**TASK ITEM:**
Filter the lines below, copying only those with the string "that".

**MATERIAL TO PROCESS:**

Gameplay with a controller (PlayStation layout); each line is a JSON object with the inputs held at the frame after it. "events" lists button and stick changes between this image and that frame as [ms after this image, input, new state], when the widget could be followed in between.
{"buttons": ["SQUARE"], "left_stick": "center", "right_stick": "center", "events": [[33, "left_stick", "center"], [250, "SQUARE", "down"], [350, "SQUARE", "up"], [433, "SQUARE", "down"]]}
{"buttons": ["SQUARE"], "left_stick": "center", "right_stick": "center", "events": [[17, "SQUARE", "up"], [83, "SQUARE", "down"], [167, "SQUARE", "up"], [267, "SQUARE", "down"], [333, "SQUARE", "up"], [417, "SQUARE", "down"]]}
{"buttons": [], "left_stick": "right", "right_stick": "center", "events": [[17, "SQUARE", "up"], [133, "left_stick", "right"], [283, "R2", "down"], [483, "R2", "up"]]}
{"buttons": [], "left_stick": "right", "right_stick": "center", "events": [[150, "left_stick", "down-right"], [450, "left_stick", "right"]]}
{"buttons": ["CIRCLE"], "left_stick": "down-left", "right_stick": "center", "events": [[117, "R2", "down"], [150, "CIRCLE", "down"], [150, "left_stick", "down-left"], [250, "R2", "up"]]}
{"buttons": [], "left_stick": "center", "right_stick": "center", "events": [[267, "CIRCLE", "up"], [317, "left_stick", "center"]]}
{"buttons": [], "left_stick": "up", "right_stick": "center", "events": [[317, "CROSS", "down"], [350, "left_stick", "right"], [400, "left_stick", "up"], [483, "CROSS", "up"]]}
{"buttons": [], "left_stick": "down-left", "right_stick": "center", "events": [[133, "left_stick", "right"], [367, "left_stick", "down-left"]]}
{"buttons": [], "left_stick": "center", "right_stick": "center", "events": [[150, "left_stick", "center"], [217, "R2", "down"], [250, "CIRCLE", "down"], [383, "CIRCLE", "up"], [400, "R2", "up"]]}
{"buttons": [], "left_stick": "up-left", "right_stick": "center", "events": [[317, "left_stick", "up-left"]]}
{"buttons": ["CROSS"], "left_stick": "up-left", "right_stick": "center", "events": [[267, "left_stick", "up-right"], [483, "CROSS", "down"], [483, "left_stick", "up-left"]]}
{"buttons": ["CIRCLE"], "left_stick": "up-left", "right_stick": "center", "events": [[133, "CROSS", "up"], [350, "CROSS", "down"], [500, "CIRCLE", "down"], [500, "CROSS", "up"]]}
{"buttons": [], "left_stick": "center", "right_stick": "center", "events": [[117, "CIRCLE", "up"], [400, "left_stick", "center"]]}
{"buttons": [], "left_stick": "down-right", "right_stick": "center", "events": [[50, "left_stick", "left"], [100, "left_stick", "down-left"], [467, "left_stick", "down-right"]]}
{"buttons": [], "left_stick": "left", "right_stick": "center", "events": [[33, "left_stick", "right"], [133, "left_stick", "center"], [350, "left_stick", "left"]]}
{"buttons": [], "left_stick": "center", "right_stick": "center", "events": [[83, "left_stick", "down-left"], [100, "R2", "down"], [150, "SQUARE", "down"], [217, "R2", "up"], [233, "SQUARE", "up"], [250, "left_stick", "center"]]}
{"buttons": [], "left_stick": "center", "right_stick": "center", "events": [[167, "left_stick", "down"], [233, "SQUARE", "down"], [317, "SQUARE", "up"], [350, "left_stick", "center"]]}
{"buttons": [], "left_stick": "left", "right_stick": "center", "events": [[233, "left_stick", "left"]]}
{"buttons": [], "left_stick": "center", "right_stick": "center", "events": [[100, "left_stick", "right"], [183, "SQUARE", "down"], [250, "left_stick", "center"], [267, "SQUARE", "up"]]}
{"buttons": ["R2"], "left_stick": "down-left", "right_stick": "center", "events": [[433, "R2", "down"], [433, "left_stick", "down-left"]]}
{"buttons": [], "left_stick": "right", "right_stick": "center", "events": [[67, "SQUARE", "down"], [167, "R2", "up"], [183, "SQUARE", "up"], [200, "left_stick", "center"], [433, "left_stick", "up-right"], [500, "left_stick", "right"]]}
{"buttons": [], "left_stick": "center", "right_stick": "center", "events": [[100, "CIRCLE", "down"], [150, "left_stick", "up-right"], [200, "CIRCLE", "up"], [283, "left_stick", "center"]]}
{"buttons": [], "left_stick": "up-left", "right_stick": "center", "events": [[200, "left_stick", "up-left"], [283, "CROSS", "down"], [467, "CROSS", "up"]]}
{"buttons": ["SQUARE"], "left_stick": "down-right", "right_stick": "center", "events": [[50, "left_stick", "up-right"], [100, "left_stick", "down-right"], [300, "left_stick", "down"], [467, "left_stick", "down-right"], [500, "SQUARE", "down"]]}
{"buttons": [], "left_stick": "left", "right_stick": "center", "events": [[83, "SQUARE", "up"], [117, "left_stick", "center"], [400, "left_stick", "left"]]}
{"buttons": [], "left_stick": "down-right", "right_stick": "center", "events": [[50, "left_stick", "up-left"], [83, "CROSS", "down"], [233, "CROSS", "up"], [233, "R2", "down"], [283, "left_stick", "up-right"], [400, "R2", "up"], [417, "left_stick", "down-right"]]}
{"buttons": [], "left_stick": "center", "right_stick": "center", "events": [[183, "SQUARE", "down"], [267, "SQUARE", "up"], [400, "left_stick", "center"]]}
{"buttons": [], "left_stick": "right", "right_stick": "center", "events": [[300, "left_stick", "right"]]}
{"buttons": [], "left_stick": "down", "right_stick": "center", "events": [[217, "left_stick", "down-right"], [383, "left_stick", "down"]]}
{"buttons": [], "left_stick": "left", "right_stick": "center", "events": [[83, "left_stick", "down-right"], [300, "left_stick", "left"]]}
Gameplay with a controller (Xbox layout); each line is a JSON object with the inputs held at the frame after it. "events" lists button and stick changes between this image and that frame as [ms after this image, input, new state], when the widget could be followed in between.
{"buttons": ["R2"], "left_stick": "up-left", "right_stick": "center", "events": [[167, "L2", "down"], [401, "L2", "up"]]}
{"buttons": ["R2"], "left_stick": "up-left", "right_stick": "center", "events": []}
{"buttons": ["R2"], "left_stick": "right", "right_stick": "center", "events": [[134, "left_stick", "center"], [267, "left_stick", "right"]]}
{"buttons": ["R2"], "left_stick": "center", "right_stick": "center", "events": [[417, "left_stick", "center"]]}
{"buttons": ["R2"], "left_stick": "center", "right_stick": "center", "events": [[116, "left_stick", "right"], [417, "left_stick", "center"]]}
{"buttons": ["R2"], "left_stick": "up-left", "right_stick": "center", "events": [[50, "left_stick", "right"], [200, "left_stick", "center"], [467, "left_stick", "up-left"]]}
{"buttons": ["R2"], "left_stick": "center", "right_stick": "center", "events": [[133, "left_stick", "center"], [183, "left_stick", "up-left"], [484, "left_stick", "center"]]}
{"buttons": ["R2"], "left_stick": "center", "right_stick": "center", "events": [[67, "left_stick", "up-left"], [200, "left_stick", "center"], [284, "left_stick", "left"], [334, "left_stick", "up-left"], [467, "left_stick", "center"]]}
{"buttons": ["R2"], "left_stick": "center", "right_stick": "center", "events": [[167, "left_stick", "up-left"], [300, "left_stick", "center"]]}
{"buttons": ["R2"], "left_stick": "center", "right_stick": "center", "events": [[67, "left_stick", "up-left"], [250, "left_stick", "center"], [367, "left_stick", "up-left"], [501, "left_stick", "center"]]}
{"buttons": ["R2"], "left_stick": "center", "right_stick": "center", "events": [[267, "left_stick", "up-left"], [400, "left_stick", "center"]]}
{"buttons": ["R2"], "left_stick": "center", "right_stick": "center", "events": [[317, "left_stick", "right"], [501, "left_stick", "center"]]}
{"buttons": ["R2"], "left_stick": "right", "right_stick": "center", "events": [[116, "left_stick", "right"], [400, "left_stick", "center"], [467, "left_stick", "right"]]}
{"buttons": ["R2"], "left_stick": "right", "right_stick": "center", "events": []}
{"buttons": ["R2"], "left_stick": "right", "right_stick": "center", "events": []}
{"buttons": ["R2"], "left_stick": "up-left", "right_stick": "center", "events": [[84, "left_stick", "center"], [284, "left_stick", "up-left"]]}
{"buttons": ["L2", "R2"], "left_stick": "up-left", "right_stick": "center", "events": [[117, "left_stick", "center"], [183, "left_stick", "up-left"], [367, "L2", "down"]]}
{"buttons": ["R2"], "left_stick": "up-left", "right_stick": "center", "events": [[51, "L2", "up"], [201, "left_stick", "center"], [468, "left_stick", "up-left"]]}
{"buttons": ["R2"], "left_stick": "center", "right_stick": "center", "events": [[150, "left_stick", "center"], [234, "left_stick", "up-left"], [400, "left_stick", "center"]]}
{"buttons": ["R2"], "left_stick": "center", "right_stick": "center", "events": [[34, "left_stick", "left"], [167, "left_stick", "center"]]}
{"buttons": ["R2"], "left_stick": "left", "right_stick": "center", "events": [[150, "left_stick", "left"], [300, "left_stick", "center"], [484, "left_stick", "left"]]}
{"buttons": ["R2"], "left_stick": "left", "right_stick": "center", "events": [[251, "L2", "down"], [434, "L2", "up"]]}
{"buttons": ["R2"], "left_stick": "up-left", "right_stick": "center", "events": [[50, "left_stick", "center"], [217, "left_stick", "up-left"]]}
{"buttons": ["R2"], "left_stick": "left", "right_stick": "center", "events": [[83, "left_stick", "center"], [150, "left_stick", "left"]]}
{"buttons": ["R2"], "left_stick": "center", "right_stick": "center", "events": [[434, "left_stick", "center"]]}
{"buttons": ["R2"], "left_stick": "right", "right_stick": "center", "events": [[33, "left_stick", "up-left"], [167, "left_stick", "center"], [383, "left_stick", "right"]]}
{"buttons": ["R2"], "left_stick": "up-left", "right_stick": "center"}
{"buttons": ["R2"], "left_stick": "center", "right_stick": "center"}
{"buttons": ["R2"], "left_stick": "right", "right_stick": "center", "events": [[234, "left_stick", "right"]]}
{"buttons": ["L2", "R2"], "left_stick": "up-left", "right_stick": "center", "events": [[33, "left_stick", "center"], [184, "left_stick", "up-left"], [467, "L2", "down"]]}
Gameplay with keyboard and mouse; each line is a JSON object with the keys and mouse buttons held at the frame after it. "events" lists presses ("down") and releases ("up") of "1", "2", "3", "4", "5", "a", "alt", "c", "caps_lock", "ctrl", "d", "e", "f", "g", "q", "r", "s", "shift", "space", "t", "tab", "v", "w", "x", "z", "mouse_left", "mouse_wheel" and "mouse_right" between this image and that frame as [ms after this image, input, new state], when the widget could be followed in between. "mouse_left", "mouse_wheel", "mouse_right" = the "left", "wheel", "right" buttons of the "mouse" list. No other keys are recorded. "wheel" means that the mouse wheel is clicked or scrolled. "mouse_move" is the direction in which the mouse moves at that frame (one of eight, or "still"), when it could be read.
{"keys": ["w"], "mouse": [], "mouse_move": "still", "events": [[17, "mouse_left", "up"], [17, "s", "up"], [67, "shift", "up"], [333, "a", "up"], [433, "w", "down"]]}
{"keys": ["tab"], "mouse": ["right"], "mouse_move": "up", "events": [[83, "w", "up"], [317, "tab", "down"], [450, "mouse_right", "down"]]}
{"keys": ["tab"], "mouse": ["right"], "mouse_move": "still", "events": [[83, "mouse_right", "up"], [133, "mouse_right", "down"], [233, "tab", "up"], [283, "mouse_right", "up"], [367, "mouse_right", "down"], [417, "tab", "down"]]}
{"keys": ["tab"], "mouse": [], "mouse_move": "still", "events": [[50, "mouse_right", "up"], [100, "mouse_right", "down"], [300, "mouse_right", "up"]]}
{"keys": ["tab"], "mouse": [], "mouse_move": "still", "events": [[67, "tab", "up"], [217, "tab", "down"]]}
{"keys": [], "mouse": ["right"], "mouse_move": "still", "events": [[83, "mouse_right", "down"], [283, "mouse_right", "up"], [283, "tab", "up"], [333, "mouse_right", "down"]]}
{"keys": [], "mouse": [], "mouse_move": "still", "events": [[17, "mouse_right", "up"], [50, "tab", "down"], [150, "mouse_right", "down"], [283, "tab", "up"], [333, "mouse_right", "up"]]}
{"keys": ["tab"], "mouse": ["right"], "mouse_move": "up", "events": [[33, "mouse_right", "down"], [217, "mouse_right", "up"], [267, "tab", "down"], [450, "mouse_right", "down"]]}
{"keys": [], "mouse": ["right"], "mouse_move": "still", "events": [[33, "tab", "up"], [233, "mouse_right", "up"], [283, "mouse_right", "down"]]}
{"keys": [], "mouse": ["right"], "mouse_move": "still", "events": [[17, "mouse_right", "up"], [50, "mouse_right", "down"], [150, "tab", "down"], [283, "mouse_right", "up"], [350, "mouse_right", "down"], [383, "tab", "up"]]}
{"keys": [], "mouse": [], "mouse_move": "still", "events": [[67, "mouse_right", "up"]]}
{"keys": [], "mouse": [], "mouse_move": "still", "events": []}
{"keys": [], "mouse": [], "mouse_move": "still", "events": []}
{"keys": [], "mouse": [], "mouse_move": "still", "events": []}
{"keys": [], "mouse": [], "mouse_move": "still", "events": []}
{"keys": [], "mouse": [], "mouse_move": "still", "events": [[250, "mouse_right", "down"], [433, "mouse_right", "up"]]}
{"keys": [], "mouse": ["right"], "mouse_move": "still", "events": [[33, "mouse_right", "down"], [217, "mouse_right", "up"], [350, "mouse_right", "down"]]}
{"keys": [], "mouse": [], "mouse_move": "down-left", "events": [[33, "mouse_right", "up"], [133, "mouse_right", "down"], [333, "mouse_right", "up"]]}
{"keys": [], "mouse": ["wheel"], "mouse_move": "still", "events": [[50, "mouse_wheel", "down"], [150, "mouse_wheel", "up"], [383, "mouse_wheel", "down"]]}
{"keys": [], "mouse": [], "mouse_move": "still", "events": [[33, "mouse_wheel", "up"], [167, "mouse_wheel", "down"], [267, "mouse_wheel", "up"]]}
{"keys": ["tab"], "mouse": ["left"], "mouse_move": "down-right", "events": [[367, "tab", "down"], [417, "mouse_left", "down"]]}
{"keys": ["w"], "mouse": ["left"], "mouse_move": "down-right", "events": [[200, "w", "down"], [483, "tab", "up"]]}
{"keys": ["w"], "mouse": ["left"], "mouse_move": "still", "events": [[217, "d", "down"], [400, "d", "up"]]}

**ANSWER SPACE:**
Gameplay with a controller (PlayStation layout); each line is a JSON object with the inputs held at the frame after it. "events" lists button and stick changes between this image and that frame as [ms after this image, input, new state], when the widget could be followed in between.
Gameplay with a controller (Xbox layout); each line is a JSON object with the inputs held at the frame after it. "events" lists button and stick changes between this image and that frame as [ms after this image, input, new state], when the widget could be followed in between.
Gameplay with keyboard and mouse; each line is a JSON object with the keys and mouse buttons held at the frame after it. "events" lists presses ("down") and releases ("up") of "1", "2", "3", "4", "5", "a", "alt", "c", "caps_lock", "ctrl", "d", "e", "f", "g", "q", "r", "s", "shift", "space", "t", "tab", "v", "w", "x", "z", "mouse_left", "mouse_wheel" and "mouse_right" between this image and that frame as [ms after this image, input, new state], when the widget could be followed in between. "mouse_left", "mouse_wheel", "mouse_right" = the "left", "wheel", "right" buttons of the "mouse" list. No other keys are recorded. "wheel" means that the mouse wheel is clicked or scrolled. "mouse_move" is the direction in which the mouse moves at that frame (one of eight, or "still"), when it could be read.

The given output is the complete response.